Death of Chen Rong-Yu (No. 10), was a well investigated, still unexplained case, about which we have more detailed information from an interview with his physician, Dr. Ta-Chen Su in the book Death by video game [32]. Rong-Yu had had a heart attack 3 months before. Extensive examinations (including ECG, echocardiography, 24-hour ECG, coronary angiography, cardiac electrophysiology study) did not show underlying abnormalities. Cardioverter defibrillator implantation was suggested which Rong-Yu refused. Dr. Su provided further hypotheses about his death, elaborated below.
Sleep deprivation is accompanied by a rise in sympathetic tone to maintain arousal and counteract parasympathetic impulses driving the body to a relaxing, regenerative state [34], ultimately resulting in a mentioned imbalance and autonomic disfunction. It can also be a part or trigger of acute or chronic stress reaction.
Gaming itself produce stress, according to cardiologist Robert S. Eliot, (M.D. at the University of Nebraska Medical Center), who used a video game (Pong) to replicate stressful situations in more than 1000 patients. Heart rate increases of 60 beats per minute and blood pressures as high as 220 was often observed within one minute of starting a computer game, without the patients being aware of that [32]. Similarly, increase in heart rate and blood pressure was observed in eSport athletes, as well [35, 36], although such high alteration was not pronounced. Acute elevation of blood pressure can trigger lethal arrhythmia in some cases [37]. Presence of stress during eSport activity can be demonstrated by the elevation of stress hormones [38], just like during physical sports [39].
Even if the game is not especially stressful, extremely long gaming session could be compared to overtime at working, leading to exhaustion. In Japan several hundred cases were reported where people have died while repeatedly working overtime (termed as karoshi: death by overwork) [44, 45].

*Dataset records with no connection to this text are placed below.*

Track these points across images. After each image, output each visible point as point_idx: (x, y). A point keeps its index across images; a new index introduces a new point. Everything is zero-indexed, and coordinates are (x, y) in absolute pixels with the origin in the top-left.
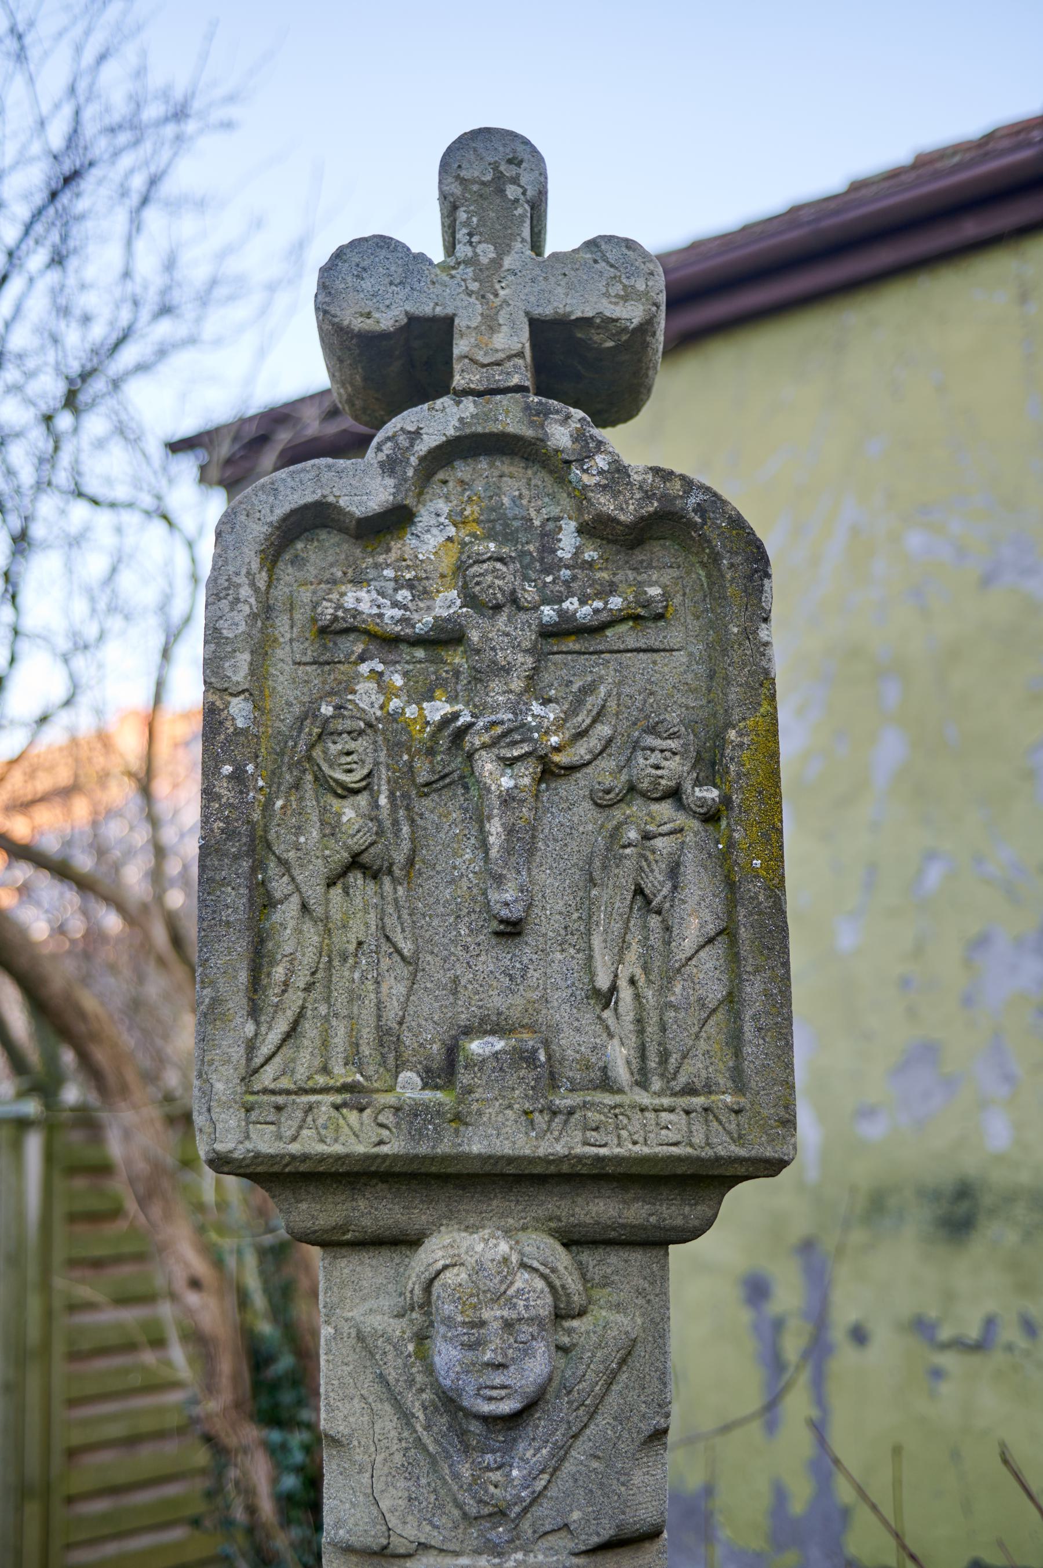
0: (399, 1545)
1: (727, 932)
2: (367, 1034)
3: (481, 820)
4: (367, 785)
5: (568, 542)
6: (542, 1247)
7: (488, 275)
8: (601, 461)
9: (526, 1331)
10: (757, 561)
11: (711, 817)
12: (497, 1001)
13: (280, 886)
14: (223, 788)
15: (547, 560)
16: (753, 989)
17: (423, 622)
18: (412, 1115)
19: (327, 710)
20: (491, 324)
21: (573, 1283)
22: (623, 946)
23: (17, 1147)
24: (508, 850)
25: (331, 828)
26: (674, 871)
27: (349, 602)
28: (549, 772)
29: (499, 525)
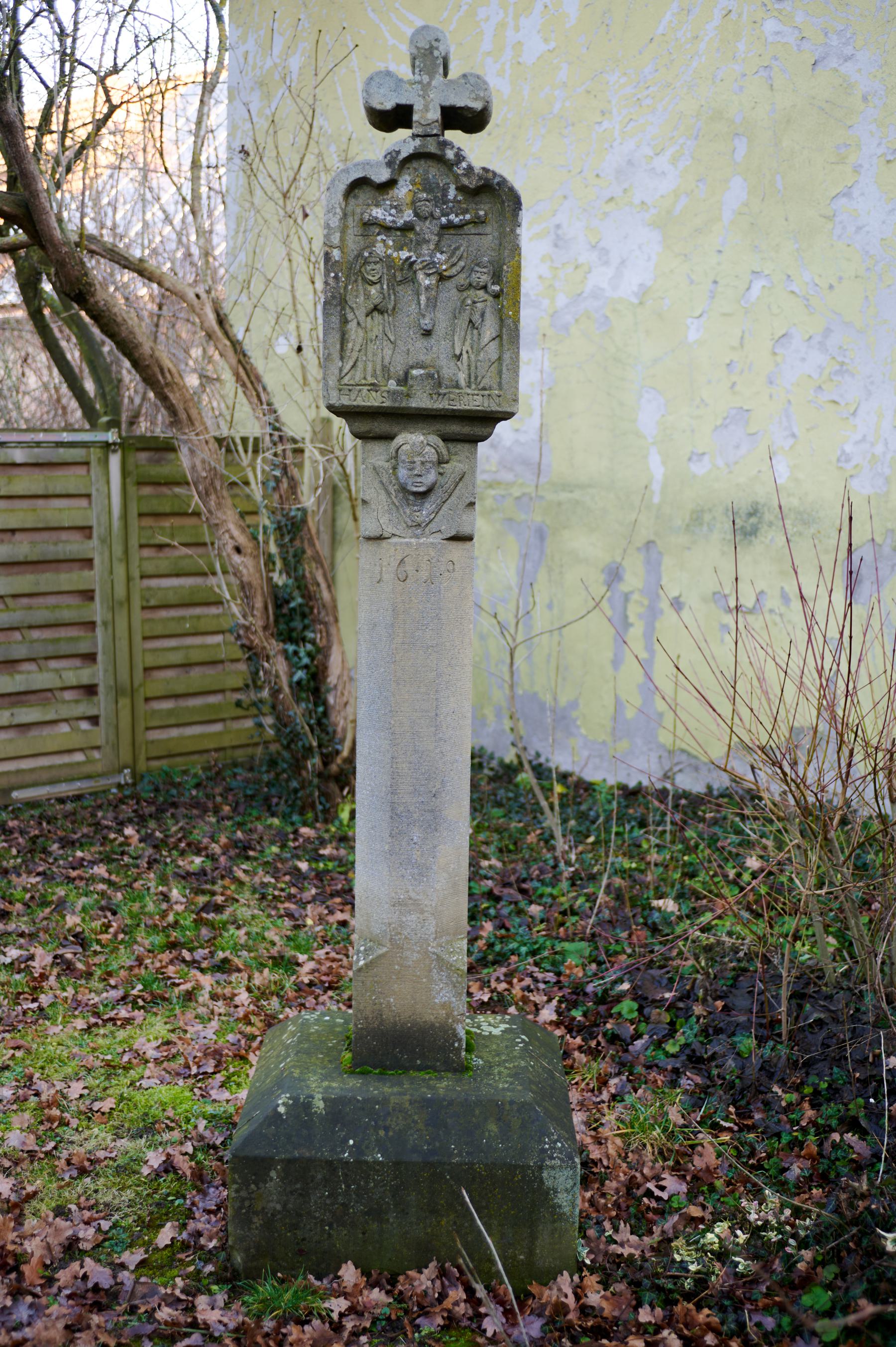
0: (386, 535)
1: (500, 336)
2: (379, 367)
3: (418, 294)
4: (380, 281)
5: (452, 193)
6: (435, 439)
7: (426, 87)
8: (464, 165)
9: (428, 465)
10: (516, 202)
11: (496, 296)
12: (422, 358)
13: (350, 316)
14: (331, 281)
15: (444, 200)
16: (507, 356)
17: (400, 222)
18: (393, 394)
19: (366, 254)
20: (426, 109)
21: (444, 451)
22: (465, 340)
23: (105, 462)
24: (427, 306)
25: (368, 296)
26: (483, 315)
27: (374, 213)
28: (442, 278)
29: (428, 186)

Quality of source data was sometimes debatable. Information from different sources were highly redundant with hardly any novelty. Sources must have shared or taken information from each other or worked with the same limited communiques. Details were often poor, the exact cause of death was unconfirmed or speculative, autopsy reports were rarely available.

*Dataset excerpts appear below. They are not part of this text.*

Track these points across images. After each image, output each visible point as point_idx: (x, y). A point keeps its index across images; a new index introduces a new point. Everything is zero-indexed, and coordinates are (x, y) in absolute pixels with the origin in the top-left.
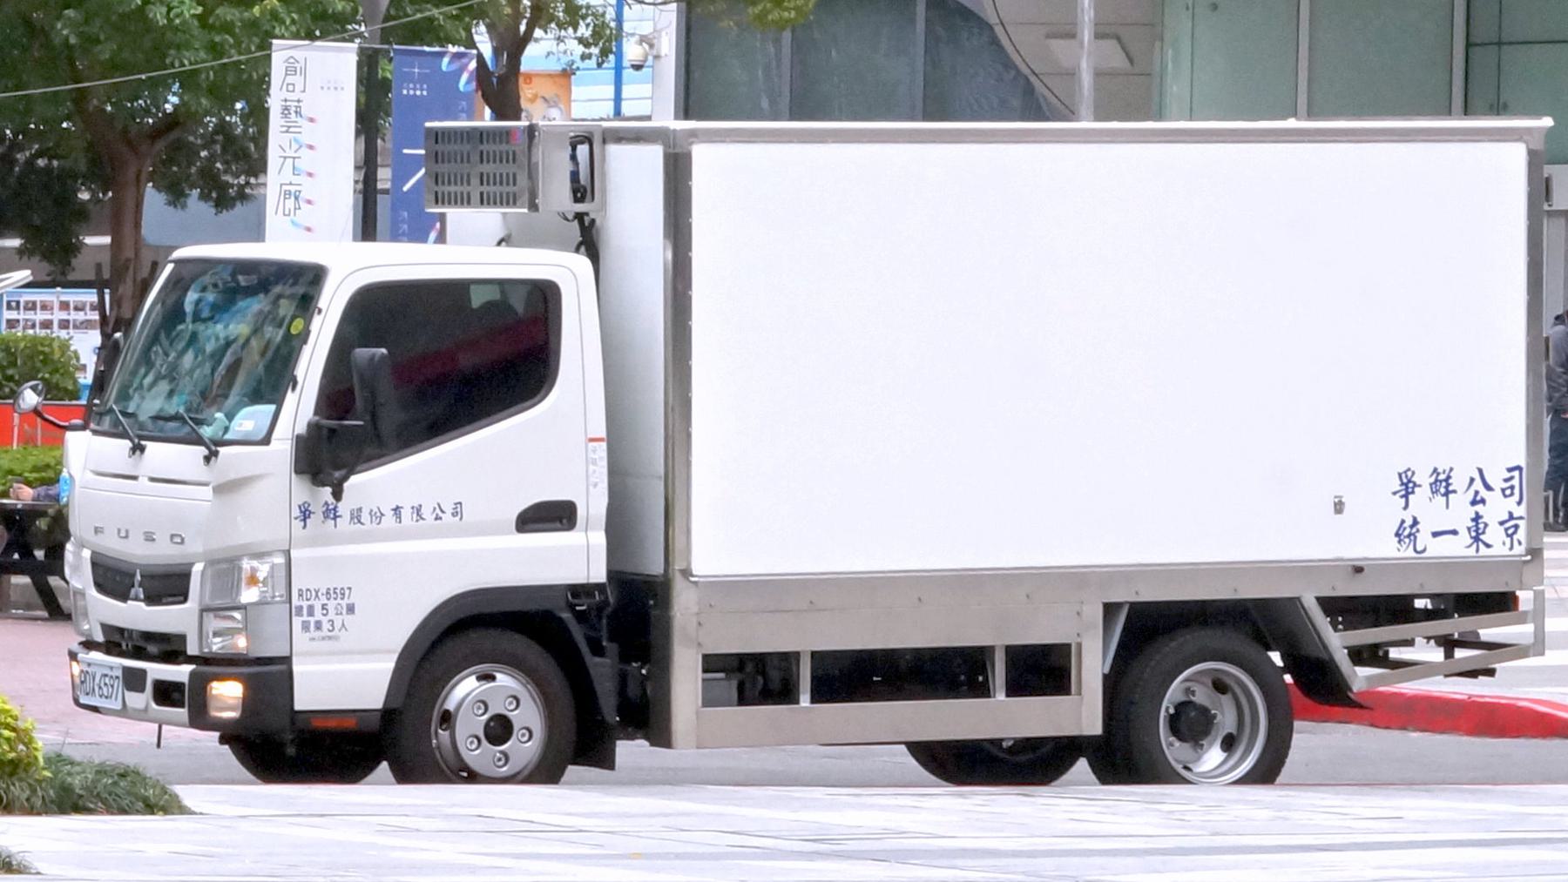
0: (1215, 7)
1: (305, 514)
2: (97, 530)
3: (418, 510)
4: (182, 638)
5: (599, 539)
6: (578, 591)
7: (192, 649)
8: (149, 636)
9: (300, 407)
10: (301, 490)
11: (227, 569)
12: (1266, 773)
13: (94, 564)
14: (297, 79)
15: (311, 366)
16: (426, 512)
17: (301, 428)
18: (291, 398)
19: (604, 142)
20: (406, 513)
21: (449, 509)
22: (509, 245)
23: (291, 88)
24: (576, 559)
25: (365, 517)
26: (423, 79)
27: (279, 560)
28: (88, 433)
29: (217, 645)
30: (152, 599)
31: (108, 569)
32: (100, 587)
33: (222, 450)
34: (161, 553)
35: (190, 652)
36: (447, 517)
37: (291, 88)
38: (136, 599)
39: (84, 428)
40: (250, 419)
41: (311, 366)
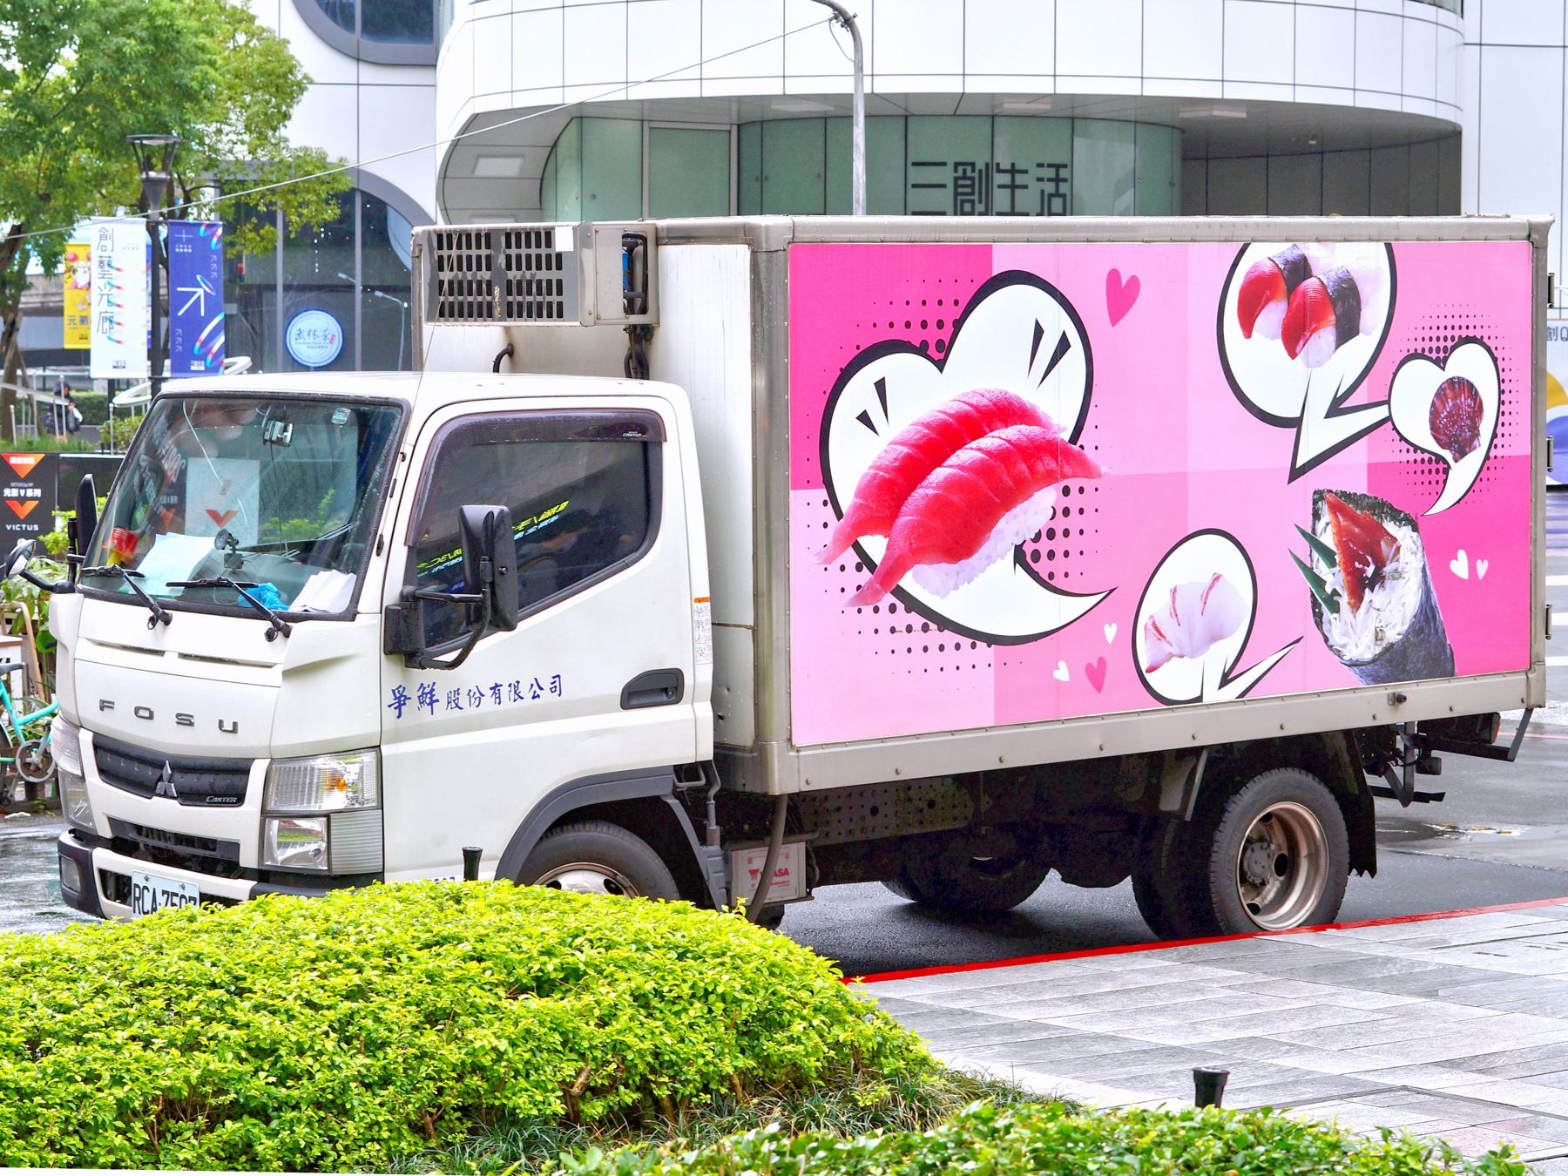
0: (594, 197)
1: (400, 701)
2: (105, 705)
3: (515, 687)
4: (235, 846)
5: (705, 711)
6: (684, 771)
7: (248, 859)
8: (181, 839)
9: (387, 575)
10: (394, 675)
11: (289, 769)
12: (1326, 918)
13: (96, 747)
14: (108, 243)
15: (396, 519)
16: (524, 689)
17: (392, 597)
18: (376, 564)
19: (657, 244)
20: (504, 690)
21: (546, 685)
22: (515, 369)
23: (104, 248)
24: (680, 735)
25: (464, 701)
26: (189, 241)
27: (369, 758)
28: (77, 596)
29: (282, 856)
30: (190, 797)
31: (102, 742)
32: (104, 772)
33: (296, 628)
34: (204, 742)
35: (243, 863)
36: (546, 695)
37: (104, 248)
38: (165, 795)
39: (70, 589)
40: (325, 588)
41: (396, 519)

We aimed to review death cases linked to the action of playing video games. In several cases extreme length of sedentary gaming led to deep vein thrombosis and fatal pulmonary embolism. Lethal arrythmia due to acute autonomic dysfunction brought on by stress and sleep deprivation seem to be a frequent cause, as well. It mostly involved adolescent males, who were playing action-rich games. Most of them probably had internet gaming disorder. Incidence of gaming related death itself seems to be relatively low, much lower than sport related death in its risk population, but we should be aware that besides the low direct risk to life, gaming addiction can have adverse criminal and economical consequences, as well, and awareness of the problem should be maintained and prevention should be enforced.